A public relations firm was paid $10,000 to broker John Key's appearance on the Letterman Show - a deal Tourism NZ says is well worth the money.
The Prime Minister confirmed yesterday the United States-based public relations company lobbied for the 2009 appearance in which he read out a jokey top 10 reasons to visit NZ.
"That's their job. We were invited on the show. The reality is that obviously people pushed for that.
"It's the way it works."
The company - Hill & Knowlton - was hired by Tourism NZ two months before Mr Key's appearance. It subsequently brokered the 2010 filming visit to New Zealand of America's Next Top Model judge Tyra Banks and the Biggest Loser filming early this year.
Mr Key said it was an operational issue for Tourism NZ, but he assumed it was worthwhile having a PR company on retainer.
"In the US market you need PR companies."
Tourism NZ chief executive Kevin Bowler estimated the payment for work done on the Letterman Show at $5000 to $10,000 - about one-third of the PR company's work that month. There was no appearance fee paid to the Letterman Show and he considered the PR bill "extraordinary" value for money.
"It was worth multiples of that. If you were to buy an ad spot in that programme, you'd be paying for 30 seconds.
"We got 10 minutes of our Prime Minister talking about New Zealand on prime television watched by millions, plus all the YouTube hits it generated. It was one of the best value things we've done in the last couple of years."
It's also been revealed that Letterman was given a taster of Mr Key nine months before the appearance - in January of 2009 Mr Key wrote to invite David Letterman to visit New Zealand, including his own video of "top 10 reasons why David Letterman should visit New Zealand".
Mr Key said yesterday he recalled making a video but was unsure what happened to it.

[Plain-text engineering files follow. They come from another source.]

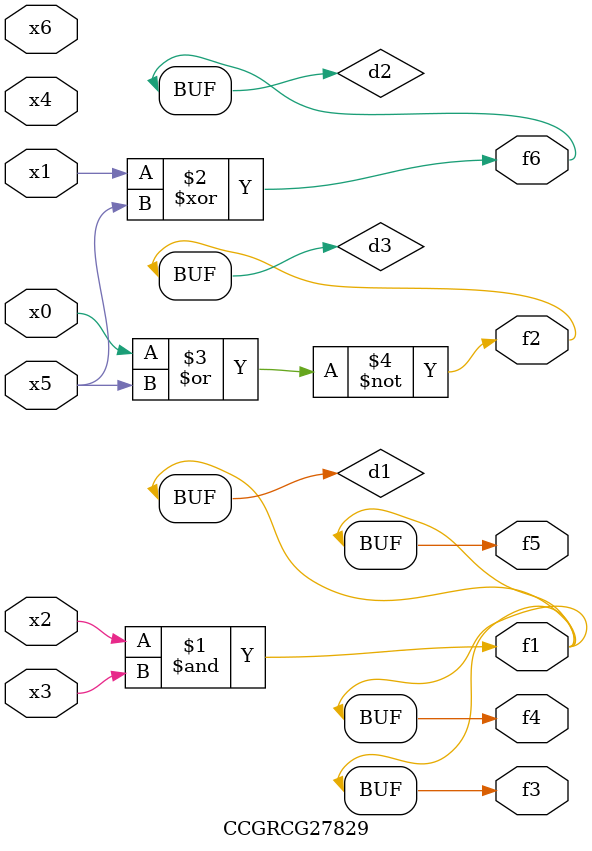
<source format=v>
module CCGRCG27829(
	input x0, x1, x2, x3, x4, x5, x6,
	output f1, f2, f3, f4, f5, f6
);

	wire d1, d2, d3;

	and (d1, x2, x3);
	xor (d2, x1, x5);
	nor (d3, x0, x5);
	assign f1 = d1;
	assign f2 = d3;
	assign f3 = d1;
	assign f4 = d1;
	assign f5 = d1;
	assign f6 = d2;
endmodule

</source>
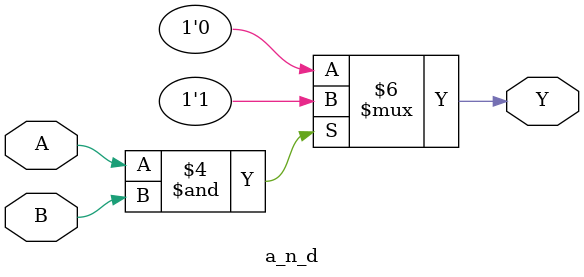
<source format=v>
`timescale 1ns / 1ps
module a_n_d(Y,A, B);
input A,B;
output reg Y;
always @ (A or B) begin
    if (A == 1'b1 & B == 1'b1) begin
        Y = 1'b1;
    end
    else 
        Y = 1'b0; 
end
endmodule

</source>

The letter from Mr Key, released by his office later, reveals the video was prompted by Nicole Kidman mentioning New Zealand on the show.

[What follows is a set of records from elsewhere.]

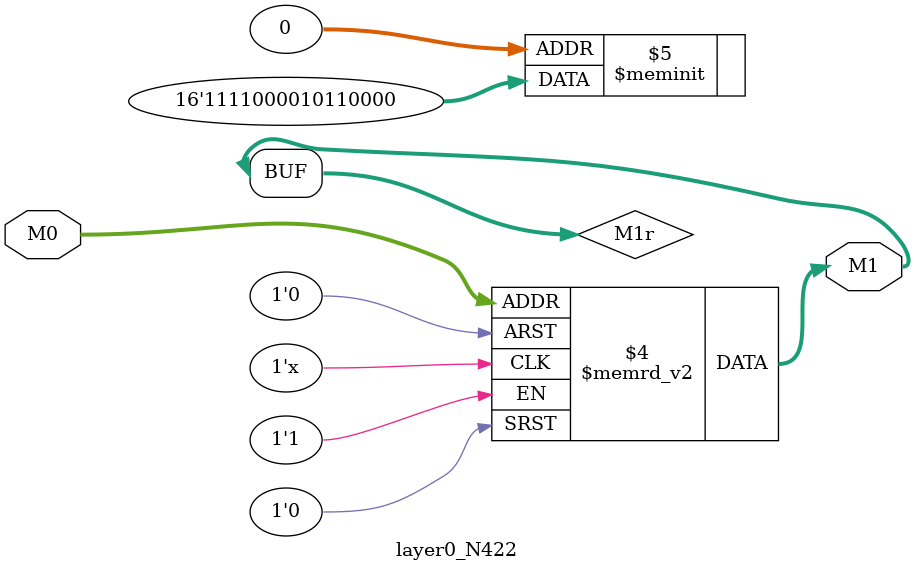
<source format=v>
module layer0_N422 ( input [2:0] M0, output [1:0] M1 );

	(*rom_style = "distributed" *) reg [1:0] M1r;
	assign M1 = M1r;
	always @ (M0) begin
		case (M0)
			3'b000: M1r = 2'b00;
			3'b100: M1r = 2'b00;
			3'b010: M1r = 2'b11;
			3'b110: M1r = 2'b11;
			3'b001: M1r = 2'b00;
			3'b101: M1r = 2'b00;
			3'b011: M1r = 2'b10;
			3'b111: M1r = 2'b11;

		endcase
	end
endmodule

</source>
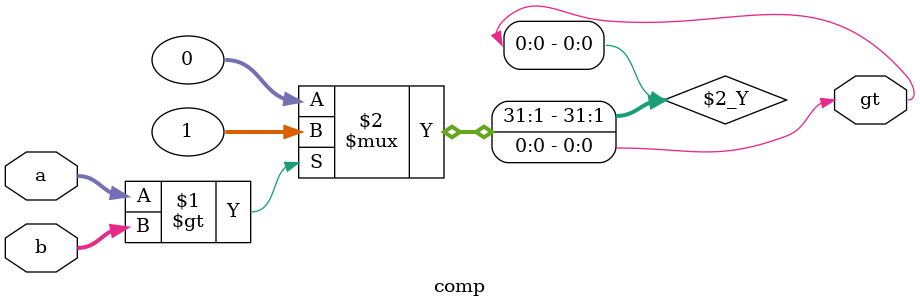
<source format=v>
`timescale 1ns / 1ps
module comp(
    input [3:0] a,
    input [3:0] b,
    output gt
    );
    
    assign gt = (a>b) ? 1 : 0;
endmodule
</source>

A Tourism NZ spokesman said Mr Key's own trip to the US was not confirmed at that point and efforts to secure his appearance on Letterman had begun some months later.
Mr Bowler defended the decision to contract a fulltime public relations company in the US, rather than use its own marketing department.
He said while there were smaller countries where an in-house team was suitable, in big markets - particularly the US - the "muscle" of a good public relations company was required.